The action though is sparse and simple. Ultimately it’s a puzzle game, and a damn frustrating funless one at that. Combat is infrequent, and never dangerous, as you can never "die", you just keep respawning after an odd sequence in Trailer Park Indian Heaven each time. Once you clear a room of the three or four baddies you can expect in it, you’ll then spend the next few minutes (or much longer) trying to figure out how to get to the next room. For example: Imagine a room with a small panel on each of the six surfaces (Prey teaches you to think multi-dimensionally). Shooting a panel will make the room rotate once in a certain direction. Each panel makes the room rotate a certain way. The puzzle is to spin the room just-so so that you can reach the switch to open the portal to get out. But the room is full of pipes and you need to aim yourself as you fall at a narrow pipe, and the portal never appears on the same "floor" as you land on. Think of those small plastic cube puzzles with a couple of ball bearings and a flat surface with indents. You’re supposed to rotate the cube to make all the ball bearings stay in the holes. You know the ones. They shit you to tears and make you want to smash them. It’s diabolical, not at all fun and typical of a Prey room.
 
Some may praise Prey’s innovation and ‘outside the box’ thinking. I found it tiresome, devoid of action or excitement and just plain not fun. Perhaps Prey is disappointing because I expected a raw run and gun shooter, which it’s not.
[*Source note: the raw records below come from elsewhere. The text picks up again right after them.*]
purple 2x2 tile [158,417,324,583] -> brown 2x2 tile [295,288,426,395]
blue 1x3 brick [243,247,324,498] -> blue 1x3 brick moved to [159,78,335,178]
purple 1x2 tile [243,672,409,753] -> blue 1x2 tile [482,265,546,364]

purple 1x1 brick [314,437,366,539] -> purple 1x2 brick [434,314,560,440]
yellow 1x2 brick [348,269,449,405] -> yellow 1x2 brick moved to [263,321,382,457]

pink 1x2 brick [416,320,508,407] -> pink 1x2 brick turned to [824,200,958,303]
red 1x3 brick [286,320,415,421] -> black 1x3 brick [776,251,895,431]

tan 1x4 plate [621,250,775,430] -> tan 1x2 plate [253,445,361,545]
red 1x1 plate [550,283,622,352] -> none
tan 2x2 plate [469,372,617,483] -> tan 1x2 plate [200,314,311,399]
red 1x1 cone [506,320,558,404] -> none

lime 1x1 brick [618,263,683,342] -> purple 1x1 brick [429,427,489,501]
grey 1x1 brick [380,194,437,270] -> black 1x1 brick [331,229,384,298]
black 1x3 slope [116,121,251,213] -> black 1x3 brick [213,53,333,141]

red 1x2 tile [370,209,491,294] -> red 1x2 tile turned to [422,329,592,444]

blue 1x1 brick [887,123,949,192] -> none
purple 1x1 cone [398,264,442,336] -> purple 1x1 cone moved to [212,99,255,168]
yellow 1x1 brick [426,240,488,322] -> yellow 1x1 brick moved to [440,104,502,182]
Perhaps I feel let down because the cool anti-gravity effects turned out to be ineffectual at best, hair-tearingly frustrating at worst. Maybe it’s because Prey invests so heavily in a storyline that just didn’t grab me in the least because I’d seen that movie and played that game before a hundred times. In the end what drove me on, night after night, playing Prey was the hope that maybe the next level would give me a tingle down my spine, make me smile or challenge me in ways that didn’t give me a headache. Prey though, is devoid of such moments.